Joel on Software

Michael Lawley’s Miscellaneous-B weblog directed me to an interesting article written by Joel Spolsky about the history of Hungarian Notation – a variable/procedure naming convention invented by Charles Simonyi of Microsoft. I’ve never liked the Hungarian Notation, but after reading Joel’s article and Simonyi’s paper, I realised that what I thought was Hungarian Notation is actually just a poor imitation of the real thing. Original Hungarian uses a prefix tag on a variable to describe the variable’s domain type rather than its representation type (as Michael so eloquently puts it). The domain type has to do with the vocabulary of the Universe of Discourse (e.g. if you’re a programmer working for NASA or one of its contractors, then you might write programs that are supposed to guide satellites and robots and such like, so one of the quantities you’d be dealing with is distance which can be measured in metres or feet). The representation type is the programming language type in which specific values are stored (so, using the NASA example, you’d store both metres and feet as IEEE floating point values or something like that). However, it would be an error to assign the value of a variable whose domain type is feet to another variable whose domain type is metres. In fact, this could lead to catastrophe, as the software engineers who worked on the Mars Climate Orbiter would know. The commonplace Hungarian notation prefixes variable names with a mnemonic identifying the representation or storage type of the variable. Other than allowing a programmer to see the representation type of a variable immediately, this modern Hungarian notation has little point, since in strongly typed languages the compiler will detect incorrect variable assignments. However, the compiler cannot detect errors to do with the semantics of the Universe of Discourse, which is where Simonyi’s original Hungarian notation comes into play.
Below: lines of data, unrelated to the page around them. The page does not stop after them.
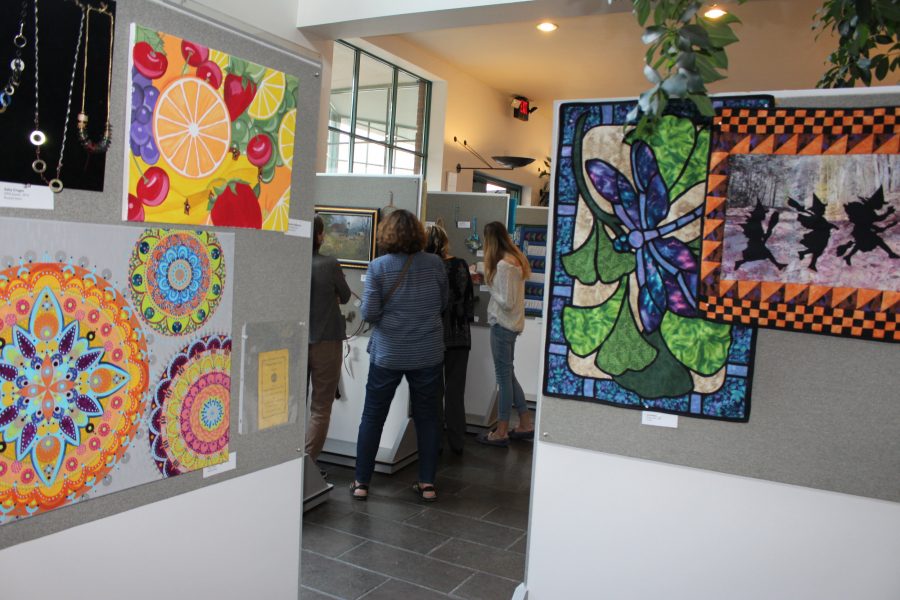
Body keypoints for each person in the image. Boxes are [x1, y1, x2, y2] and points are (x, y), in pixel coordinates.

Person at [351, 210, 448, 502]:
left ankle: (361, 483)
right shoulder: (435, 265)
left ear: (387, 234)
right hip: (428, 352)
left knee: (373, 416)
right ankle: (427, 483)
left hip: (389, 353)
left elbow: (369, 313)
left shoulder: (378, 267)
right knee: (429, 419)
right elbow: (443, 302)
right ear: (418, 234)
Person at [477, 221, 535, 447]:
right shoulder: (517, 261)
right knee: (509, 375)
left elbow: (507, 302)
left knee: (503, 378)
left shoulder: (503, 265)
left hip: (502, 326)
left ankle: (501, 431)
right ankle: (525, 423)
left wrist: (486, 283)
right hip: (512, 327)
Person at [306, 216, 352, 469]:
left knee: (292, 406)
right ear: (320, 235)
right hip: (326, 340)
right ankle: (307, 463)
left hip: (295, 342)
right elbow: (345, 296)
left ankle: (289, 466)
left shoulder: (290, 262)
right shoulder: (330, 264)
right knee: (321, 407)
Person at [426, 223, 475, 455]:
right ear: (446, 242)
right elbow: (467, 300)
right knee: (456, 392)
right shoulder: (461, 265)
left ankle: (434, 442)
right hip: (459, 336)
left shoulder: (425, 268)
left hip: (433, 337)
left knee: (435, 392)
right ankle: (457, 442)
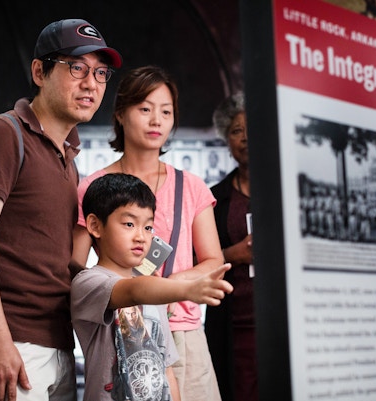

Original Hungarian notation, which was known within Microsoft as Apps Hungarian, makes it harder for these kinds of screw-ups to occur. For instance, you might have a variable (or function, but then the first letter of the identifier should be capitalised) ftPhase1Orbit that maintains the distance to the first target orbit measured in feet relative to the satellite. Here, ft is the tag and Phase1Orbit is the qualifier. Other variable names may be prefixed with the tag m or mt to signify the variables store distance in metres. A variable prefaced with ft will never appear in an expression whose result is assigned to a variable starting with mt unless it is wrapped in a function called MtFromFt (metres from feet). For example, if you see the statement dmtOrbits = ftPhase2Orbit - ftPhase1Orbit (the distance in metres between the two orbits is the difference between the distances to the two orbits relative to the craft), you can see immediately that something is wrong because the domain type on the left (mt) does not match the domain type on the right (ft). If instead you wrote something like deltaOrbits = phase2Orbit - phase1Orbit there’s no way to see that you’ve made a mistake. The compiler will give you no help for these kinds of errors. In Apps Hungarian, a function name starts with a tag signifying the domain type that it returns, which is why we have MtFromFt rather than FtToMt. Of course, in NASA’s case, they ought to have been dealing in metric quantities all through their code, so this example is purely for illustrative purposes. All tags must be clearly documented (in code comments or elsewhere) so that the entire development team (current and future) knows the meaning of each one. (See Anthony’s recent informative article on the various code commenting styles he’s tried over the years.)

I’m not sure if the article did quite enough to persuade me to use Apps Hungarian in my programming (I probably should begin to use it because my programming practices are a little sloppy, and anything that instills some sort of discipline in my coding habits can only be a good thing at this point), but nevertheless, I thought the article was really interesting, so thanks to Michael for blogging it. Anyway, I’ve put this article here so that if I do convert to Hungarian notation and I need to justify this to somebody in my own words, I’ll have had some practice already. :-)

After reading Joel’s post on Hungarian Notation, I did a bit more looking around his web site. I found his 12 Steps to better code, which is a list of 12 questions to which you can answer yes or no. The more yeses there are, the better your score. What I like about the test is its simplicity. It is easy for a team of developers to evaluate where they stand on each question. If the answer to any question is no, it is usually clear what the development team needs to do in order to improve. While the test is very simple, each criterion seems very important to me. Last week I pointed my boss to Joel’s 12 point list, and now he wants to use it as a rating system for our own software development processes. So far, we rate about three yeses and four half yeses. With minimum effort, those half yeses could be converted to definite yeses. For instance, we currently do partially automated weekly builds; but with a little extra work, we could do fully automated daily builds, and there are very good reasons for doing daily builds rather than waiting until the end of the week to build and test the current code snapshot. For one thing, bugs are found and resolved sooner than would otherwise be the case.

I think I’ll read Joel more often from now on.